Ricopia alla lettera le righe dei record: parti dalla prima e fermati dopo la riga che contiene "and Other Stories.", inclusa.

__Estratti del dataset__:
<<<<
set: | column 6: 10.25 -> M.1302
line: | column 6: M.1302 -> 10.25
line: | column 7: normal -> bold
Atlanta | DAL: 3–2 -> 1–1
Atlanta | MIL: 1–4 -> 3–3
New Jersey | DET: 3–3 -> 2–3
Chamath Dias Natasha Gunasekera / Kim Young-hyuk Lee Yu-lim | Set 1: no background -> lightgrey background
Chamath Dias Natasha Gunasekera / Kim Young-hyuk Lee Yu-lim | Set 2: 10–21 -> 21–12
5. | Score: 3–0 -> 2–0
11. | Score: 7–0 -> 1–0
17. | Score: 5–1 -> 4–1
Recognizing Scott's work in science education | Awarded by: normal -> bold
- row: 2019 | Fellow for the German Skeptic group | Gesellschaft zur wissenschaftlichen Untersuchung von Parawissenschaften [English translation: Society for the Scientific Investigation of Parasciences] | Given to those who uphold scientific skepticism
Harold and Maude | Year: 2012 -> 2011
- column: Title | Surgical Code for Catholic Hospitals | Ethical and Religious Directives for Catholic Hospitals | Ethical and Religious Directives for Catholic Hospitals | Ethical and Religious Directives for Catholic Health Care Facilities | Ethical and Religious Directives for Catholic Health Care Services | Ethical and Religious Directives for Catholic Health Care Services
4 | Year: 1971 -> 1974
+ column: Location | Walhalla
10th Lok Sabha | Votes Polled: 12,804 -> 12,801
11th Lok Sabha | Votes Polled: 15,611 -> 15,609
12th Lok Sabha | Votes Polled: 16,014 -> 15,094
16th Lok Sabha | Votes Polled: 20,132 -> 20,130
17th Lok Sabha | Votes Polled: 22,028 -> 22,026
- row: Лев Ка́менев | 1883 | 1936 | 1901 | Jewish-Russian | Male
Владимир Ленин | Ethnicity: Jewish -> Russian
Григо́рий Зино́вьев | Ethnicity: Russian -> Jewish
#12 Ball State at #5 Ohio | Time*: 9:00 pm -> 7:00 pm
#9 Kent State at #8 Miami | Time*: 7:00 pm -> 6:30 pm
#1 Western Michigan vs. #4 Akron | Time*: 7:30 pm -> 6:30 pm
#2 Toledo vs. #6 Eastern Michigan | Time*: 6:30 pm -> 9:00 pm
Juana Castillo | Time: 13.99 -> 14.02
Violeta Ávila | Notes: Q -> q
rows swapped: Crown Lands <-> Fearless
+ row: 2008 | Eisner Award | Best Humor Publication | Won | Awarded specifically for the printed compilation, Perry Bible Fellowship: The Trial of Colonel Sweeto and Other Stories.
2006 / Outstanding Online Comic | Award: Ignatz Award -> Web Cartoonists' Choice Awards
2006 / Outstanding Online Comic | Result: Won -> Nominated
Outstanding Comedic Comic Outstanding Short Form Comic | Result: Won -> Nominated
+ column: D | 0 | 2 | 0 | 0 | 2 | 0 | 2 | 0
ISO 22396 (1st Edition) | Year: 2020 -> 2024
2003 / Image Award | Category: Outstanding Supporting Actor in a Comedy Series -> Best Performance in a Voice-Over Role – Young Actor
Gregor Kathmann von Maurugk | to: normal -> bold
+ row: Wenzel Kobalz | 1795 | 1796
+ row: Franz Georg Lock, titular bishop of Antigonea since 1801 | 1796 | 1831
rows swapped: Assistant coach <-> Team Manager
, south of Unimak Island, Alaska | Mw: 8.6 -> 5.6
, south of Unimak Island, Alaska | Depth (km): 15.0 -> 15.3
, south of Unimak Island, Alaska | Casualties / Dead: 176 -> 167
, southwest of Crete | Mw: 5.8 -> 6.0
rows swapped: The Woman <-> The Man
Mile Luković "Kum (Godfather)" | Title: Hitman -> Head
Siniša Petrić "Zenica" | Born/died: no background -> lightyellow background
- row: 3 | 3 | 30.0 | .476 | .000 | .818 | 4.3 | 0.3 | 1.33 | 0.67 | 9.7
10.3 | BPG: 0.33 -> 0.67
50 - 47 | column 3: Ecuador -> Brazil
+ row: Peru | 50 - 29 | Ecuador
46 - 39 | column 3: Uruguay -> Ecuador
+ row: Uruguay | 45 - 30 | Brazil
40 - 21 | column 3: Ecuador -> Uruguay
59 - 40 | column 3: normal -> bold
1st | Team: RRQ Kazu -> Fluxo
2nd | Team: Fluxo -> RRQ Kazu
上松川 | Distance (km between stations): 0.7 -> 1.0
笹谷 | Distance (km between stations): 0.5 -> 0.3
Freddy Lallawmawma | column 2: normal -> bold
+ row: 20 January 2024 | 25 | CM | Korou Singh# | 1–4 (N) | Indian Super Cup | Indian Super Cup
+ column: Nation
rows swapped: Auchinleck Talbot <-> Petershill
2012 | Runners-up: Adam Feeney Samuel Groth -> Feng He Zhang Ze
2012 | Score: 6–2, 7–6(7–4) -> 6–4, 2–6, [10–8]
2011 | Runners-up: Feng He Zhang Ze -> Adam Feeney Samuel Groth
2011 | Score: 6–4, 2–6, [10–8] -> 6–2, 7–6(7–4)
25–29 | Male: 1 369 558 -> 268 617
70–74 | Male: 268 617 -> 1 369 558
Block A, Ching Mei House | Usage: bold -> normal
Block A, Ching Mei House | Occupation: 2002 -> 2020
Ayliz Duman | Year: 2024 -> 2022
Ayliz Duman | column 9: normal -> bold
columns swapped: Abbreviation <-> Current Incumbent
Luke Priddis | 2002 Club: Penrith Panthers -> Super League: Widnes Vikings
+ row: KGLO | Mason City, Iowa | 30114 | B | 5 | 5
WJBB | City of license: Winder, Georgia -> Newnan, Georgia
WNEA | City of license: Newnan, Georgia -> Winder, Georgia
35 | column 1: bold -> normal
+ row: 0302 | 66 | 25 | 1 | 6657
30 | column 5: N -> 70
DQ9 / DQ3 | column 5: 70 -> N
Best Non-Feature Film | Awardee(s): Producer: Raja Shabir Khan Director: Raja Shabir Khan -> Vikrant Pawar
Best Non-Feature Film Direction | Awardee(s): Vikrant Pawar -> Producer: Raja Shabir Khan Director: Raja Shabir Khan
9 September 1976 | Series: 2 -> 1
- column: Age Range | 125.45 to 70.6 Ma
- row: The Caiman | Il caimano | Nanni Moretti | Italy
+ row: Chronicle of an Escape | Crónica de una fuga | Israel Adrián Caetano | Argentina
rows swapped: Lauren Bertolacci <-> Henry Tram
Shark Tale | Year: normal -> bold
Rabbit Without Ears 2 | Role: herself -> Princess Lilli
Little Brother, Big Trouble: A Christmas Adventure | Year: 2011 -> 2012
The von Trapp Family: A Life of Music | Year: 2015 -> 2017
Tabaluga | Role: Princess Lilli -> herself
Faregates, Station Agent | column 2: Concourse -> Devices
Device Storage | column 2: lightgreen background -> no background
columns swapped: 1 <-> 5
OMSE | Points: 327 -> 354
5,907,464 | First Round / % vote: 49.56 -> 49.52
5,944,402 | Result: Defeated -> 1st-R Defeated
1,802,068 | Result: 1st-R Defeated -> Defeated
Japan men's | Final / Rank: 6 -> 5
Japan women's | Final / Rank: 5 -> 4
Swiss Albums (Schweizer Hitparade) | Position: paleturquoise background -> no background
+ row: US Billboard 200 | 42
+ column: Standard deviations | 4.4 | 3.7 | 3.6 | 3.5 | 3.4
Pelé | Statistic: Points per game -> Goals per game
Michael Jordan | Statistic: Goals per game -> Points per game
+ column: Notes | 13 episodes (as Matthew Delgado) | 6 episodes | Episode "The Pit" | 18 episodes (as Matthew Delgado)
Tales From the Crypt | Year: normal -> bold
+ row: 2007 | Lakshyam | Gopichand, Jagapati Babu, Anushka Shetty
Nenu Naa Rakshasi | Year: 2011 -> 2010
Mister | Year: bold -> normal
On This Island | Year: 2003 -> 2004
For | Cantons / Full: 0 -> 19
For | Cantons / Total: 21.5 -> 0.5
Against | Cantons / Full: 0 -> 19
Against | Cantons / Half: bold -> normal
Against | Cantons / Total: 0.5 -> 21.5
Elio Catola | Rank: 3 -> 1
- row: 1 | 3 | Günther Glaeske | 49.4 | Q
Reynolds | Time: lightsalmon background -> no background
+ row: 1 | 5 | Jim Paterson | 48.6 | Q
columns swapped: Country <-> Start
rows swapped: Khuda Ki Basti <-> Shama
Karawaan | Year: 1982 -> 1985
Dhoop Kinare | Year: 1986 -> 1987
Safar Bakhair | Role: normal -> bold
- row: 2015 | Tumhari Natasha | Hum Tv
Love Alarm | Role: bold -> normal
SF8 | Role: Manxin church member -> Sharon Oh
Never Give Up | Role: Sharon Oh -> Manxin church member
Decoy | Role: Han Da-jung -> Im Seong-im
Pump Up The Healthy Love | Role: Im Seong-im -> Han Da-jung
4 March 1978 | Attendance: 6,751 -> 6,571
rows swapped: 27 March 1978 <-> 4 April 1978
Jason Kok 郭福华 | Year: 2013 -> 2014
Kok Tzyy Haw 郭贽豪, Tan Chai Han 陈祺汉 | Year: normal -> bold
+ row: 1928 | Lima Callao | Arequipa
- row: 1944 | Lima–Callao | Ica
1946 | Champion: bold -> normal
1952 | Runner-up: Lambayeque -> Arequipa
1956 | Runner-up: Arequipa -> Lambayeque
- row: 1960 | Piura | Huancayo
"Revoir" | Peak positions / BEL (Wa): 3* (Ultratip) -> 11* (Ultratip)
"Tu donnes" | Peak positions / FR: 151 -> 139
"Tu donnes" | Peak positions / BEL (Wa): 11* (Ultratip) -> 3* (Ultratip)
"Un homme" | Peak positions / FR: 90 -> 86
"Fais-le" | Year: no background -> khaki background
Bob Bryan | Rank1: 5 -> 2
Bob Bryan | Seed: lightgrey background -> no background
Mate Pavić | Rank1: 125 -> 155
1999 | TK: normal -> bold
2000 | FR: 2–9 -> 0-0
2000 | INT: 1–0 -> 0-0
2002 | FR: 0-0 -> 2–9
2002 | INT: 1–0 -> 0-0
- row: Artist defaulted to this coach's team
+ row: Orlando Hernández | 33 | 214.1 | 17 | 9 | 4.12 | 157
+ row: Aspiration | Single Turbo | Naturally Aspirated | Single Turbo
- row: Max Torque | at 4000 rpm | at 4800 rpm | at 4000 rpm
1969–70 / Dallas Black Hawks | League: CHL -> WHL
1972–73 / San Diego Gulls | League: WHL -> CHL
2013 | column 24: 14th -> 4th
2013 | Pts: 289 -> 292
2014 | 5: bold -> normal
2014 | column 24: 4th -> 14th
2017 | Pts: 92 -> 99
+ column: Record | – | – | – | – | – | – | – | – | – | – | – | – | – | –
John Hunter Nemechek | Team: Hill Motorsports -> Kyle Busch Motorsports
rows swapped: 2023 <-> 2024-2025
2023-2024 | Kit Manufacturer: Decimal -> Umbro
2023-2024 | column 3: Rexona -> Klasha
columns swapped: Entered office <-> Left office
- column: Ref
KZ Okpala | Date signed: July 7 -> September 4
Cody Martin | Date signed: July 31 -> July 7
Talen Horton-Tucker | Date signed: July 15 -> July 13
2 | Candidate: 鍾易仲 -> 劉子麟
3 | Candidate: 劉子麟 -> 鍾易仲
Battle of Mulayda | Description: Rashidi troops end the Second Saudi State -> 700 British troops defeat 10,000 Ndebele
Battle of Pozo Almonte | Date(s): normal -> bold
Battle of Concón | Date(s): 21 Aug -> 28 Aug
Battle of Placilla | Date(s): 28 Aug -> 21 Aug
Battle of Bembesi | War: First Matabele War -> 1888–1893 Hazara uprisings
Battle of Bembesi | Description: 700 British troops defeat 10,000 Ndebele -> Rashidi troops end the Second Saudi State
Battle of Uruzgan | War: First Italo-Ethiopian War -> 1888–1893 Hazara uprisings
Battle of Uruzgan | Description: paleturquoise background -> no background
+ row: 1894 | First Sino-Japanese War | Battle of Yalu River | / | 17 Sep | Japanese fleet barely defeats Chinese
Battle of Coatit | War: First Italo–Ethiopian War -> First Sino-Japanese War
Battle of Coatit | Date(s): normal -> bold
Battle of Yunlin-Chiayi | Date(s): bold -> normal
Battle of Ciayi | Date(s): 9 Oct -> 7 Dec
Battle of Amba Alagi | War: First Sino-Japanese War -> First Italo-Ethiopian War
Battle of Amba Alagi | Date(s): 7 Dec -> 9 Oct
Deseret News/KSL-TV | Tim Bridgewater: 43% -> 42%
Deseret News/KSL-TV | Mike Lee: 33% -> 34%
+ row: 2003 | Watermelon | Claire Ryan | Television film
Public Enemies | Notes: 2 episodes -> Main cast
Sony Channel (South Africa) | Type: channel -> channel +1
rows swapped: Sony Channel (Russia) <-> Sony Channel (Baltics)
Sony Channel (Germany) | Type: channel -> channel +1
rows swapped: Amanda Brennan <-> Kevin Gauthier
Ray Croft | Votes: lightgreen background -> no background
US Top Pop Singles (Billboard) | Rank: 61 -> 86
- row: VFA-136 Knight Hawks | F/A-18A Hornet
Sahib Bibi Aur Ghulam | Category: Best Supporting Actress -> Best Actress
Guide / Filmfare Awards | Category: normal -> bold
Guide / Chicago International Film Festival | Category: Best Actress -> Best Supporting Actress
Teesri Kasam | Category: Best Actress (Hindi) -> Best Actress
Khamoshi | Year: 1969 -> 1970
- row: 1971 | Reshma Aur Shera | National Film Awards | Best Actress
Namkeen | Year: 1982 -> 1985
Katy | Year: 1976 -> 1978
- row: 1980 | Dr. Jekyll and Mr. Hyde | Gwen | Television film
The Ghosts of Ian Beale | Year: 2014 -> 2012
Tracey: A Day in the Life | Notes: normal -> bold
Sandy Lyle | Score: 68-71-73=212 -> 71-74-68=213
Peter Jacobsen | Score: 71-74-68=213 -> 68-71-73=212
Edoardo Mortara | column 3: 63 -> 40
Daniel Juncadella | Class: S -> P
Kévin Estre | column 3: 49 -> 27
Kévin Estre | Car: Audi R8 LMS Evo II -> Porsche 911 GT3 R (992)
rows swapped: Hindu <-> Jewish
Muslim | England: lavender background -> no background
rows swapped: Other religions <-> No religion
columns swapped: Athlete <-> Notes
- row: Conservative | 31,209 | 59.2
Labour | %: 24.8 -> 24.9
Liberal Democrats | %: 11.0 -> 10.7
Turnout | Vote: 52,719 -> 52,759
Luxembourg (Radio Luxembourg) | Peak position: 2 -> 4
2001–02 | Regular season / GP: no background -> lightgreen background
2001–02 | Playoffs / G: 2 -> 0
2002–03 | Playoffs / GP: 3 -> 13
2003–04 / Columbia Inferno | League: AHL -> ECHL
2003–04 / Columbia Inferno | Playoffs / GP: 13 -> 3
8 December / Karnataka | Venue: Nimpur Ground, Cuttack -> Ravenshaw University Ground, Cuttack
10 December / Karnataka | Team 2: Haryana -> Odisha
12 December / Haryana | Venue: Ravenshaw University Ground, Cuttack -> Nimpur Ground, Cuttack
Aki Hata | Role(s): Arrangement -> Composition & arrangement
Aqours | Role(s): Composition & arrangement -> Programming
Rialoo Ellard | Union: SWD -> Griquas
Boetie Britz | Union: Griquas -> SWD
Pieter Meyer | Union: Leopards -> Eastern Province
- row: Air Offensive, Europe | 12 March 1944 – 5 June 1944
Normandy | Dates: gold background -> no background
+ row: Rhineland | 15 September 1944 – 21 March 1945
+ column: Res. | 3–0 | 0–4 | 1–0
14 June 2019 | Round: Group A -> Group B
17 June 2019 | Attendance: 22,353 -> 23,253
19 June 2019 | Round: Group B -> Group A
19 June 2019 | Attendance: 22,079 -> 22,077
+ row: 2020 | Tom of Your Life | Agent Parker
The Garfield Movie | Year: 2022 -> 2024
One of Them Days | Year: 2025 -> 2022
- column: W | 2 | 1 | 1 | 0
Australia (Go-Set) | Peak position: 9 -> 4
>>>>
__Risposta alla consegna__:
set: | column 6: 10.25 -> M.1302
line: | column 6: M.1302 -> 10.25
line: | column 7: normal -> bold
Atlanta | DAL: 3–2 -> 1–1
Atlanta | MIL: 1–4 -> 3–3
New Jersey | DET: 3–3 -> 2–3
Chamath Dias Natasha Gunasekera / Kim Young-hyuk Lee Yu-lim | Set 1: no background -> lightgrey background
Chamath Dias Natasha Gunasekera / Kim Young-hyuk Lee Yu-lim | Set 2: 10–21 -> 21–12
5. | Score: 3–0 -> 2–0
11. | Score: 7–0 -> 1–0
17. | Score: 5–1 -> 4–1
Recognizing Scott's work in science education | Awarded by: normal -> bold
- row: 2019 | Fellow for the German Skeptic group | Gesellschaft zur wissenschaftlichen Untersuchung von Parawissenschaften [English translation: Society for the Scientific Investigation of Parasciences] | Given to those who uphold scientific skepticism
Harold and Maude | Year: 2012 -> 2011
- column: Title | Surgical Code for Catholic Hospitals | Ethical and Religious Directives for Catholic Hospitals | Ethical and Religious Directives for Catholic Hospitals | Ethical and Religious Directives for Catholic Health Care Facilities | Ethical and Religious Directives for Catholic Health Care Services | Ethical and Religious Directives for Catholic Health Care Services
4 | Year: 1971 -> 1974
+ column: Location | Walhalla
10th Lok Sabha | Votes Polled: 12,804 -> 12,801
11th Lok Sabha | Votes Polled: 15,611 -> 15,609
12th Lok Sabha | Votes Polled: 16,014 -> 15,094
16th Lok Sabha | Votes Polled: 20,132 -> 20,130
17th Lok Sabha | Votes Polled: 22,028 -> 22,026
- row: Лев Ка́менев | 1883 | 1936 | 1901 | Jewish-Russian | Male
Владимир Ленин | Ethnicity: Jewish -> Russian
Григо́рий Зино́вьев | Ethnicity: Russian -> Jewish
#12 Ball State at #5 Ohio | Time*: 9:00 pm -> 7:00 pm
#9 Kent State at #8 Miami | Time*: 7:00 pm -> 6:30 pm
#1 Western Michigan vs. #4 Akron | Time*: 7:30 pm -> 6:30 pm
#2 Toledo vs. #6 Eastern Michigan | Time*: 6:30 pm -> 9:00 pm
Juana Castillo | Time: 13.99 -> 14.02
Violeta Ávila | Notes: Q -> q
rows swapped: Crown Lands <-> Fearless
+ row: 2008 | Eisner Award | Best Humor Publication | Won | Awarded specifically for the printed compilation, Perry Bible Fellowship: The Trial of Colonel Sweeto and Other Stories.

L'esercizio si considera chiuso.